Perioden der deutschen Geschichte

Er gab viele Gelegenheit zu dramatischer Handlung, aber grade er ist charakteristisch für eine durchaus undramatische Periode der Volksbildung. Denn nicht aus dem Innern des Menschen quillt Wort und charakteristische Geberde, von außen her treten sie mit imponierender Gewalt an den Einzelnen, ihn leitend, formend, beschrankend.

Solche Gebundenheit durch Ordnung und Zucht gehört der epischen Zeit des Volkes an.


Wie das deutsche Gemüt sich in dieser langen Zeit innerer Unfreiheit darstellte, soll auf den folgenden Blättern gezeigt werden. Aber auch, wie das Leben des Volkes sich allmählich zu größerer Freiheit heraufarbeitete. Nicht die politische Geschichte der Nation soll erzählt und durch Berichte aus alter Zeit bestätigt werden. Nur wie das Leben Einzelner, zumeist der Kleinen, unter den großen politischen Ereignissen verlief und durch den Zug der deutschen Natur gestaltet wurde, wird in einer Reihe von Bildern gezeigt.

Das Mittelalter des deutschen Volkes zerfällt in zwei Abschnitte. Der erste reicht von den Anfängen deutscher Geschichte bis zum Ende der Hohenstaufen. Er umschließt die Römerkriege, die Völkerwanderung, die Einführung des Christentums, die Gründung und Blüte des mittelalterlichen Staates, die Herrschaft der römischen Kirche.

Der zweite Abschnitt beginnt mit dem Heraufkommen des Hauses Habsburg.
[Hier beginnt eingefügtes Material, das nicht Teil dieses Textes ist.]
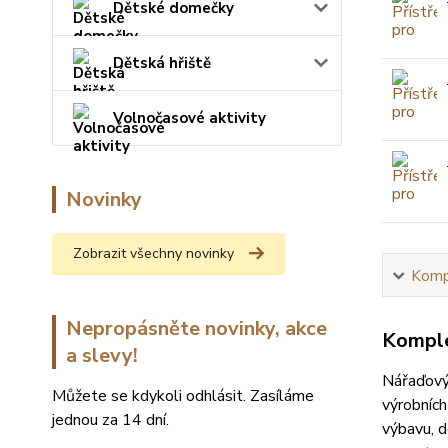
Dětské domečky
Dětská hřiště
Volnočasové aktivity
Novinky
Zobrazit všechny novinky
Kompl
Nepropásněte novinky, akce
Komple
a slevy!
Nářaďov
Můžete se kdykoli odhlásit. Zasíláme
výrobních
jednou za 14 dní.
výbavu, d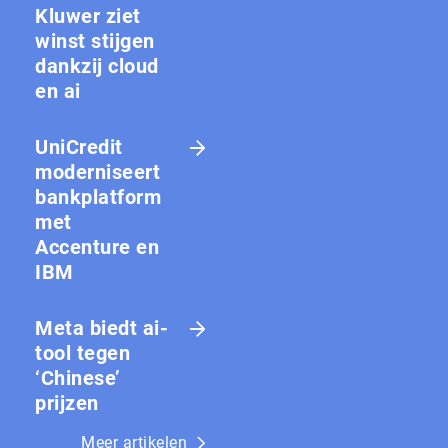
Kluwer ziet
winst stijgen
dankzij cloud
en ai
UniCredit
moderniseert
bankplatform
met
Accenture en
IBM
Meta biedt ai-
tool tegen
‘Chinese’
prijzen
Meer artikelen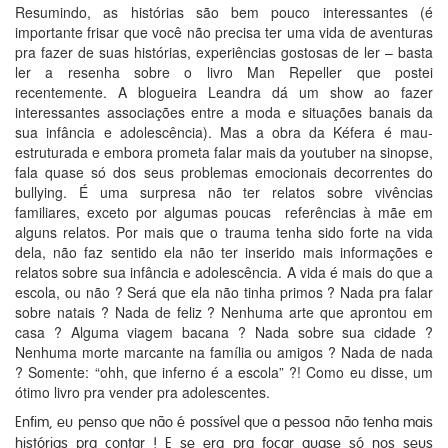
Resumindo, as histórias são bem pouco interessantes (é
importante frisar que você não precisa ter uma vida de aventuras
pra fazer de suas histórias, experiências gostosas de ler – basta
ler a resenha sobre o livro Man Repeller que postei
recentemente. A blogueira Leandra dá um show ao fazer
interessantes associações entre a moda e situações banais da
sua infância e adolescência). Mas a obra da Kéfera é mau-
estruturada e embora prometa falar mais da youtuber na sinopse,
fala quase só dos seus problemas emocionais decorrentes do
bullying. É uma surpresa não ter relatos sobre vivências
familiares, exceto por algumas poucas referências à mãe em
alguns relatos. Por mais que o trauma tenha sido forte na vida
dela, não faz sentido ela não ter inserido mais informações e
relatos sobre sua infância e adolescência. A vida é mais do que a
escola, ou não ? Será que ela não tinha primos ? Nada pra falar
sobre natais ? Nada de feliz ? Nenhuma arte que aprontou em
casa ? Alguma viagem bacana ? Nada sobre sua cidade ?
Nenhuma morte marcante na família ou amigos ? Nada de nada
? Somente: “ohh, que inferno é a escola” ?! Como eu disse, um
ótimo livro pra vender pra adolescentes.
Enfim, eu penso que não é possível que a pessoa não tenha mais
histórias pra contar ! E se era pra focar quase só nos seus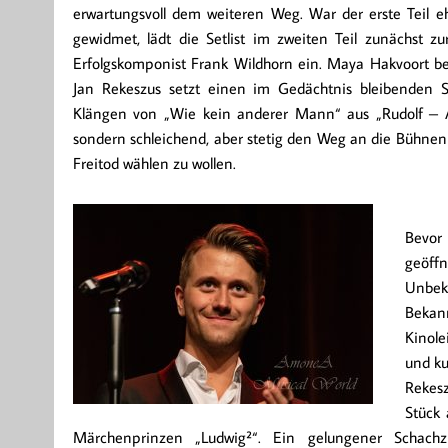
erwartungsvoll dem weiteren Weg. War der erste Teil e
gewidmet, lädt die Setlist im zweiten Teil zunächst 
Erfolgskomponist Frank Wildhorn ein. Maya Hakvoort b
Jan Rekeszus setzt einen im Gedächtnis bleibenden S
Klängen von „Wie kein anderer Mann“ aus „Rudolf – A
sondern schleichend, aber stetig den Weg an die Bühnen
Freitod wählen zu wollen.
Bevor
geöff
Unbek
Bekann
Kinole
und ku
Rekesz
Stück 
Märchenprinzen „Ludwig²“. Ein gelungener Schachz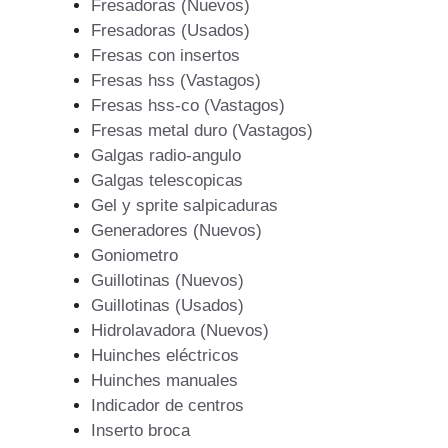
Fresadoras (Nuevos)
Fresadoras (Usados)
Fresas con insertos
Fresas hss (Vastagos)
Fresas hss-co (Vastagos)
Fresas metal duro (Vastagos)
Galgas radio-angulo
Galgas telescopicas
Gel y sprite salpicaduras
Generadores (Nuevos)
Goniometro
Guillotinas (Nuevos)
Guillotinas (Usados)
Hidrolavadora (Nuevos)
Huinches eléctricos
Huinches manuales
Indicador de centros
Inserto broca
Er umfasst die Auflösung des alten Staatsverbandes und die Befestigung der Territorialhoheiten, das Aufblühen der Städte und den Beginn der Geldwirtschaft, die Verwilderung des Niedern Adels und die Zunahme der bäuerlichen Unfreiheit, die großartige Kolonisation der Slawenländer im Osten und den Beginn des Kampfes gegen die römische Kirche. Aus ihm führt die Erfindung des Bücherdruckes zu der Reformation.

Mit der Reformation geht die neue Zeit des deutschen Lebens auf. Nach der mächtigen Erhebung des sechzehnten Jahrhunderts zerstört im siebzehnten eine furchtbare politische Katastrophe, aus Schwäche und Erstarrung erwacht im achtzehnten Jahrhundert der moderne Geist.

Was im Folgenden nach alten Aufzeichnungen abgedruckt wird, ist meist Bericht vergangener Menschen über ihr eigenes Schicksal. Es sind zuweilen unbedeutende Momente aus dem Leben der Kleinen. Aber wie uns jede Lebensäußerung eines fremden Mannes, der vor unser Auge tritt, sein Gruß, seine ersten Worte das Bild einer geschlossenen Persönlichkeit geben, ein unvollkommenes und unfertiges Bild, aber doch ein Ganzes: so hat, wenn wir nicht irren, auch jede Aufzeichnung, in welcher das Treiben des Einzelnen geschildert wird, die eigentümliche Wirkung, uns mit plötzlicher Deutlichkeit ein farbiges Bild von dem Leben des Volkes zu geben, ein sehr unvollständiges und unfertiges Bild, aber doch auch ein Ganzes, an welches eine Menge von Anschauungen und Kenntnissen, welche wir in uns tragen, blitzschnell anschießen, wie die Strahlen um den Mittelpunkt eines Kristalls.